Monday, September 29, 2014

Give Up to Gain

Sometimes doing what is right for ourselves can be the hardest thing in the world to do.  Why is that?  Deep down we may know, or have a gut feeling about what is best, but we just can't let ourselves go there.  I think for competitive endurance athletes this is especially true. The nature of endurance sport compels us to forge ahead, to keep moving, follow the plan.  So when it becomes too much it can be hard to differentiate between appropriate stress and over-stress.  I think right now I am in a state of over-stress.  I feel lethargic and down much of the time.  I have a couple good days of training, then don't want to move from horizontal for 3 days straight. My performance has been less than expected, I'm moody and out of sorts.  (I did see my doctor and we have some blood work pending, just to be sure.) So why do I keep doing all the training and racing if that is what's causing me to feel so bad? I think for the past couple of months I have been hoping things would turn around.  Hoping I just need a week of good nutrition and sleep, that it was just the last week of hard training and I would recover after a couple easy days. But that recovery hasn't come.  I'm more tired and cranky than ever, and even the thought of riding doesn't appeal to me, much less doing a race. So I've decided to end my season now and forgo my last two planned mountain bike races of the year.  It is really sad and a hard thing for me to give up. I believe what I gain in return will be greater and I will be happier, stronger, healthier and better for it.

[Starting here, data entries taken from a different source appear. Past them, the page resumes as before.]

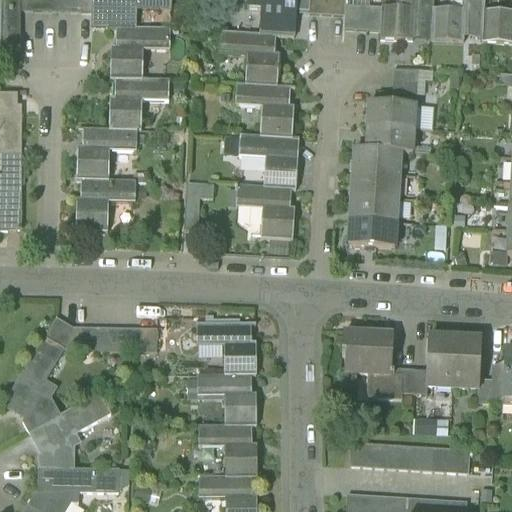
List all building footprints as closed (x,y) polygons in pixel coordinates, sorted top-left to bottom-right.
[(0,0),(0,39),(21,40),(21,15),(20,0),(0,0)] [(20,0),(21,15),(32,15),(32,0),(20,0)] [(44,0),(32,0),(32,15),(44,15),(44,0)] [(56,0),(44,0),(44,15),(56,16),(56,0)] [(56,0),(56,16),(68,16),(68,0),(56,0)] [(68,0),(68,16),(80,16),(80,0),(68,0)] [(80,0),(80,16),(93,17),(93,0),(80,0)] [(110,33),(119,33),(139,33),(139,11),(172,12),(172,0),(93,0),(93,17),(111,18),(110,33)] [(262,14),(260,39),(274,40),(294,41),(296,16),(310,17),(310,0),(249,0),(248,13),(262,14)] [(309,19),(320,20),(321,0),(310,0),(310,17),(309,19)] [(321,0),(320,20),(332,21),(333,0),(321,0)] [(333,0),(332,21),(344,22),(345,10),(345,0),(333,0)] [(412,0),(412,13),(400,13),(381,12),(380,36),(380,44),(413,45),(413,38),(432,39),(433,14),(433,0),(412,0)] [(399,0),(400,13),(412,13),(412,0),(399,0)] [(462,40),(483,40),(484,16),(484,0),(462,0),(462,15),(433,14),(432,39),(432,46),(462,47),(462,40)] [(344,34),(356,35),(357,11),(345,10),(344,22),(344,34)] [(356,35),(368,35),(369,11),(357,11),(356,35)] [(381,12),(369,11),(368,35),(380,36),(381,12)] [(511,17),(484,16),(483,40),(483,48),(511,48),(511,17)] [(110,84),(118,84),(140,84),(141,54),(170,55),(170,34),(139,33),(119,33),(119,53),(111,53),(110,84)] [(245,60),(243,89),(277,91),(279,60),(272,59),(274,40),(260,39),(222,37),(220,58),(245,60)] [(392,74),(392,85),(417,87),(418,75),(392,74)] [(109,103),(108,135),(137,135),(141,135),(141,106),(169,107),(169,85),(140,84),(118,84),(118,103),(109,103)] [(416,98),(417,87),(392,85),(391,97),(400,97),(416,98)] [(261,111),(259,141),(292,143),(294,112),(287,111),(288,92),(277,91),(243,89),(237,89),(236,110),(261,111)] [(399,110),(400,97),(391,97),(376,96),(375,109),(399,110)] [(0,99),(0,159),(19,159),(19,110),(15,110),(15,100),(0,99)] [(367,108),(365,131),(414,134),(415,111),(399,110),(375,109),(367,108)] [(365,131),(364,155),(401,157),(412,158),(414,134),(365,131)] [(77,185),(84,185),(107,185),(108,155),(137,156),(137,135),(108,135),(84,134),(83,153),(78,152),(77,185)] [(266,164),(264,193),(288,194),(295,195),(297,163),(290,163),(292,143),(259,141),(240,140),(239,162),(266,164)] [(353,154),(351,178),(399,181),(401,157),(364,155),(353,154)] [(0,159),(0,236),(1,236),(1,229),(19,229),(19,159),(0,159)] [(351,178),(350,201),(398,204),(399,181),(351,178)] [(135,186),(107,185),(84,185),(84,203),(76,203),(75,235),(107,236),(107,205),(135,206),(135,186)] [(287,214),(288,194),(264,193),(236,191),(235,212),(263,214),(261,245),(292,247),(294,215),(287,214)] [(183,235),(198,236),(199,202),(185,201),(183,235)] [(350,201),(348,225),(396,228),(398,204),(350,201)] [(395,252),(396,228),(348,225),(347,249),(395,252)] [(506,258),(491,257),(490,269),(505,270),(506,258)] [(255,325),(255,312),(194,311),(194,325),(255,325)] [(64,354),(73,356),(74,332),(55,322),(44,342),(64,354)] [(224,350),(224,380),(249,380),(256,380),(256,347),(248,347),(248,328),(196,328),(197,350),(224,350)] [(73,356),(85,356),(85,332),(74,332),(73,356)] [(85,356),(97,357),(97,332),(85,332),(85,356)] [(97,357),(109,357),(109,332),(97,332),(97,357)] [(109,357),(120,357),(121,333),(109,332),(109,357)] [(120,357),(133,357),(133,333),(121,333),(120,357)] [(157,333),(133,333),(133,357),(157,357),(157,333)] [(367,379),(373,379),(391,380),(391,374),(393,340),(343,338),(342,360),(345,360),(344,378),(367,379)] [(29,437),(31,436),(61,420),(47,397),(44,399),(39,396),(64,354),(44,342),(4,408),(25,421),(22,426),(29,437)] [(477,394),(478,394),(479,385),(481,345),(427,342),(426,376),(425,392),(428,392),(477,394)] [(504,403),(511,403),(511,355),(504,355),(503,386),(502,403),(504,403)] [(404,375),(391,374),(391,380),(373,379),(372,403),(402,405),(402,399),(404,375)] [(402,399),(413,399),(414,375),(404,375),(402,399)] [(426,376),(414,375),(413,399),(427,400),(428,392),(425,392),(426,376)] [(224,401),(224,431),(249,431),(256,431),(256,399),(249,399),(249,380),(224,380),(197,380),(197,401),(224,401)] [(476,410),(490,410),(491,385),(479,385),(478,394),(477,394),(476,410)] [(503,386),(491,385),(490,410),(503,411),(504,403),(502,403),(503,386)] [(38,474),(41,474),(74,474),(74,448),(70,448),(67,442),(110,418),(99,398),(61,420),(31,436),(43,457),(38,460),(38,474)] [(225,452),(225,482),(250,482),(257,482),(257,449),(249,449),(249,431),(224,431),(198,431),(198,452),(225,452)] [(349,471),(385,474),(386,449),(351,447),(349,471)] [(385,474),(433,477),(434,452),(386,449),(385,474)] [(450,453),(434,452),(433,477),(469,479),(469,471),(470,455),(450,453)] [(28,509),(30,511),(32,511),(68,511),(72,506),(69,503),(69,497),(118,497),(118,475),(74,474),(41,474),(41,498),(35,498),(28,509)] [(225,503),(225,511),(257,511),(257,501),(250,501),(250,482),(225,482),(198,482),(198,503),(225,503)] [(347,511),(394,511),(395,503),(348,500),(347,511)] [(467,511),(467,507),(395,503),(394,511),(467,511)]
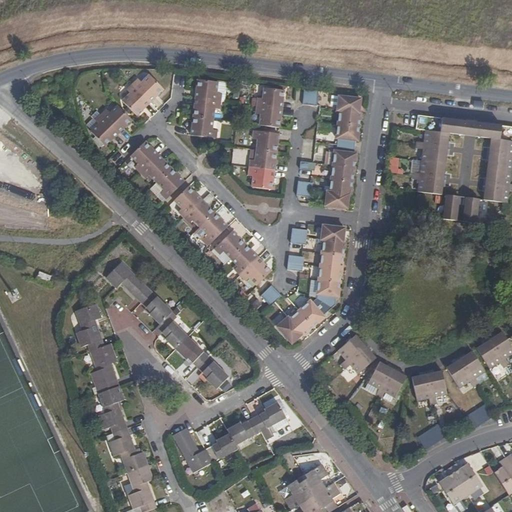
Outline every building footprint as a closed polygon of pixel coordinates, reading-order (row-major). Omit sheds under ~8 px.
[(135,78),(129,84),(148,104),(154,98),(163,89),(147,74),(139,81),(135,78)] [(197,79),(195,92),(195,99),(219,102),(220,93),(217,92),(218,82),(197,79)] [(148,104),(129,84),(124,88),(127,93),(120,100),(136,116),(143,109),(148,104)] [(316,106),(318,88),(310,87),(303,86),(301,104),(308,105),(314,106),(316,106)] [(256,98),(255,106),(280,109),(281,102),(282,103),(283,90),(263,88),(261,98),(256,98)] [(339,95),(337,110),(360,112),(362,97),(339,95)] [(219,102),(195,99),(194,107),(193,118),(213,120),(214,109),(219,109),(219,102)] [(104,108),(97,115),(117,135),(122,129),(130,121),(115,105),(107,112),(104,108)] [(280,109),(255,106),(254,113),(260,114),(258,126),(264,126),(278,128),(280,116),(280,109)] [(360,126),(362,113),(360,112),(337,110),(336,123),(360,126)] [(104,147),(112,139),(117,135),(97,115),(92,119),(96,123),(88,131),(104,147)] [(418,181),(417,192),(442,195),(449,134),(471,136),(491,139),(483,201),(507,204),(509,192),(511,191),(511,184),(510,185),(511,168),(511,126),(473,122),(469,122),(417,115),(416,130),(425,130),(424,142),(416,142),(415,149),(422,150),(420,173),(412,173),(412,180),(418,181)] [(212,129),(213,120),(193,118),(191,129),(191,136),(197,137),(212,139),(212,129)] [(358,141),(360,126),(336,123),(334,139),(337,140),(337,145),(353,146),(354,141),(358,141)] [(256,140),(255,151),(275,153),(276,141),(277,134),(252,131),(251,139),(256,140)] [(132,168),(139,174),(157,156),(152,151),(144,143),(129,158),(135,164),(132,168)] [(353,152),(353,146),(337,145),(336,151),(333,150),(331,165),(355,168),(357,152),(353,152)] [(249,160),(248,168),(273,171),(274,164),(275,153),(255,151),(254,160),(249,160)] [(147,176),(155,184),(170,169),(162,161),(157,156),(139,174),(144,179),(147,176)] [(314,171),(314,163),(311,163),(299,162),(298,169),(310,170),(314,171)] [(353,181),(355,168),(331,165),(329,178),(353,181)] [(271,190),(272,178),(273,171),(248,168),(246,176),(252,177),(251,187),(271,190)] [(170,169),(155,184),(161,191),(158,195),(165,201),(183,183),(179,178),(170,169)] [(352,194),(353,181),(329,178),(327,192),(349,194),(352,194)] [(296,189),(311,190),(312,183),(309,182),(297,181),(296,189)] [(177,213),(183,219),(201,201),(200,199),(196,195),(188,187),(173,203),(180,210),(177,213)] [(295,196),(310,198),(311,198),(311,190),(296,189),(295,196)] [(325,206),(347,208),(349,194),(327,192),(325,206)] [(445,195),(442,219),(457,221),(460,197),(445,195)] [(462,222),(477,224),(479,200),(465,198),(462,222)] [(191,221),(199,229),(214,214),(206,206),(201,201),(183,219),(188,224),(191,221)] [(202,240),(209,246),(227,227),(222,222),(214,214),(199,229),(205,236),(202,240)] [(343,242),(345,228),(322,225),(320,240),(324,240),(343,242)] [(306,238),(307,230),(291,229),(291,236),(306,238)] [(223,253),(230,260),(245,245),(237,237),(231,232),(213,250),(219,256),(223,253)] [(290,243),(302,245),(305,245),(306,238),(291,236),(290,243)] [(344,256),(346,243),(343,242),(324,240),(322,253),(344,256)] [(233,271),(239,277),(258,258),(253,253),(245,245),(230,260),(237,268),(233,271)] [(321,267),(342,269),(344,256),(322,253),(321,265),(321,267)] [(287,263),(303,265),(303,257),(300,257),(288,255),(287,263)] [(248,279),(255,287),(271,271),(263,263),(258,258),(239,277),(244,283),(248,279)] [(121,284),(141,303),(152,292),(121,262),(106,278),(116,288),(121,284)] [(302,272),(303,265),(287,263),(286,270),(299,272),(302,272)] [(319,280),(341,282),(342,269),(321,267),(319,280)] [(37,272),(36,278),(48,281),(50,275),(37,272)] [(339,299),(341,282),(319,280),(317,299),(319,299),(327,304),(332,309),(336,306),(336,299),(339,299)] [(261,296),(265,301),(276,291),(271,286),(261,296)] [(265,301),(271,307),(275,303),(281,296),(276,291),(265,301)] [(152,292),(141,303),(150,312),(149,314),(160,324),(167,317),(172,312),(152,292)] [(325,315),(332,309),(327,304),(319,299),(317,299),(312,303),(310,301),(299,310),(315,328),(327,318),(325,315)] [(253,311),(254,312),(261,304),(257,300),(249,308),(253,311)] [(90,352),(104,346),(95,320),(101,317),(96,304),(75,311),(82,330),(76,333),(81,347),(87,345),(90,352)] [(303,335),(305,337),(315,328),(299,310),(289,319),(303,335)] [(160,324),(157,328),(166,337),(165,339),(176,350),(188,337),(167,317),(160,324)] [(292,345),(303,335),(289,319),(288,317),(276,328),(292,345)] [(511,354),(511,347),(502,332),(476,349),(489,369),(499,362),(503,368),(509,364),(505,359),(511,354)] [(376,359),(355,335),(337,351),(345,360),(340,365),(344,370),(349,365),(357,375),(376,359)] [(188,337),(176,350),(186,360),(187,358),(198,368),(208,357),(188,337)] [(104,391),(118,385),(109,360),(116,357),(111,344),(104,346),(90,352),(97,371),(90,373),(96,387),(102,385),(104,391)] [(485,372),(471,352),(446,369),(459,389),(469,382),(473,388),(478,384),(475,378),(485,372)] [(208,357),(198,368),(207,377),(205,379),(216,389),(228,376),(208,357)] [(406,377),(379,362),(367,384),(378,389),(375,395),(381,399),(384,393),(395,399),(406,377)] [(447,395),(441,371),(411,377),(416,401),(428,399),(430,406),(436,404),(435,397),(447,395)] [(113,434),(127,429),(117,402),(123,400),(118,385),(104,391),(98,393),(105,413),(99,415),(104,430),(110,427),(113,434)] [(265,412),(253,418),(260,432),(286,418),(277,402),(264,410),(265,412)] [(493,417),(489,411),(485,405),(465,418),(473,431),(493,417)] [(227,430),(229,434),(235,445),(260,432),(253,418),(241,425),(240,423),(227,430)] [(417,438),(425,450),(445,437),(442,433),(437,425),(417,438)] [(199,452),(190,435),(186,428),(173,435),(193,473),(212,463),(205,449),(199,452)] [(127,474),(148,466),(142,452),(136,454),(127,429),(113,434),(115,439),(109,442),(114,456),(120,454),(127,474)] [(217,443),(205,449),(212,463),(238,449),(235,445),(229,434),(216,441),(217,443)] [(511,492),(511,468),(505,458),(498,462),(502,468),(494,473),(508,495),(511,492)] [(321,511),(320,510),(324,507),(327,511),(329,511),(337,507),(332,499),(340,494),(333,483),(325,488),(320,480),(328,475),(321,464),(304,475),(306,478),(298,484),(296,480),(286,486),(291,494),(283,499),(290,510),(298,505),(302,511),(321,511)] [(456,464),(450,468),(468,496),(482,486),(468,464),(460,470),(456,464)] [(140,511),(145,511),(156,508),(146,482),(153,480),(148,466),(127,474),(134,493),(128,495),(133,509),(139,507),(140,511)] [(468,496),(450,468),(444,472),(447,478),(439,483),(454,505),(468,496)]
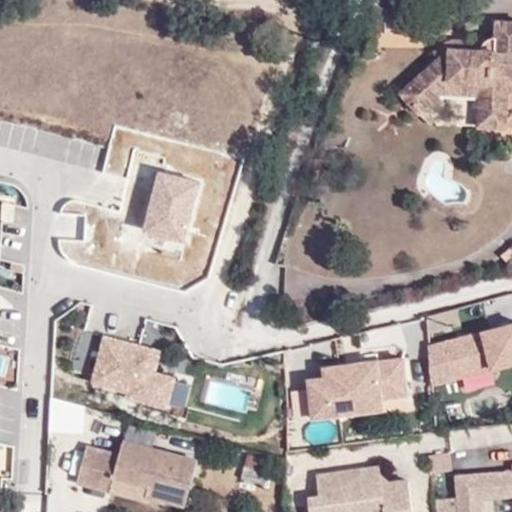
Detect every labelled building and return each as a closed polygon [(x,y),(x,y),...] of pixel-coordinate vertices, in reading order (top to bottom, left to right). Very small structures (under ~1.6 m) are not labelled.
[(362,0),(360,7),(385,17),(391,0),(362,0)] [(457,38),(445,39),(431,51),(401,86),(420,103),(431,91),(444,76),(482,75),(482,89),(482,126),(511,123),(511,12),(493,13),(494,30),(475,31),(476,38),(457,38)] [(439,30),(425,46),(431,51),(445,39),(457,38),(457,29),(439,30)] [(431,91),(482,89),(482,75),(444,76),(431,91)] [(511,326),(481,334),(425,348),(428,386),(489,370),(511,364),(511,326)] [(166,402),(174,373),(153,368),(158,351),(103,337),(92,379),(129,388),(128,393),(166,402)] [(320,369),(321,379),(305,381),(310,421),(381,413),(379,400),(405,397),(401,360),(375,363),(320,369)] [(188,415),(191,387),(177,385),(174,414),(188,415)] [(52,404),(52,434),(85,434),(85,403),(52,404)] [(149,500),(184,510),(197,461),(122,442),(118,456),(85,447),(75,486),(107,495),(111,481),(147,490),(144,499),(149,500)] [(0,481),(14,482),(14,445),(0,444),(0,481)] [(448,465),(446,449),(425,451),(427,468),(448,465)] [(246,454),(240,480),(262,484),(267,458),(246,454)] [(511,459),(510,459),(510,467),(452,471),(454,497),(436,498),(437,511),(481,511),(479,492),(511,489),(511,459)] [(414,511),(410,477),(391,479),(382,473),(381,463),(317,473),(321,493),(308,495),(311,511),(414,511)] [(148,506),(149,500),(144,499),(147,490),(111,481),(107,495),(148,506)]
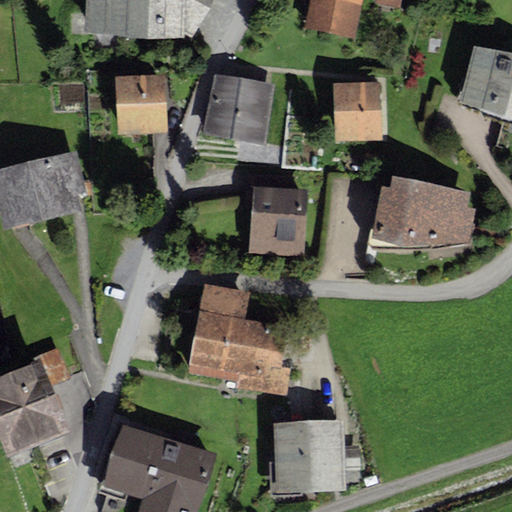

Saturday, September 20, 2014

Curve Ball



Funny how life throws us curves.  Not “ha-ha” funny but “that’s kind of weird how that happened” funny.   I guess the very nature of a curve ball is that it is unpredictable.   It upsets the balance, throws off the equilibrium and changes the course of things. For the last 9 months I’ve felt as if I have been trying to right myself from the effects of such a curve ball.   
Sometimes when we are lost we hold on to the familiar because it is what we know.  It is a comfortable touchstone that helps us find our way.  The familiar is easy when we don’t have mental energy or insight to know how to do anything else, a default setting for our brain.  My brain has been set to default since January, when my dad died unexpectedly.  The grief that came with his death has changed me in a way I never could have predicted. I continue with what I know; training and racing and travel and bikes and training and racing and more training.
It is a rough place to be in, when what sustains you is no longer fulfilling. That is where I find myself now, at the end of the 2014 race season, unfulfilled by racing and uncertain of what to do about it.  This has been a less than stellar year for me in many ways.  I guess if you race long enough there will be bad years.  The good thing is a bad year can help one prioritize and re-set.  Next year I will mix things up, try some different types of events.  I look forward to new adventures, new experiences, and a fresh start in 2015.  For now there are still a few months left in 2014, and I will do my best to make the most of them.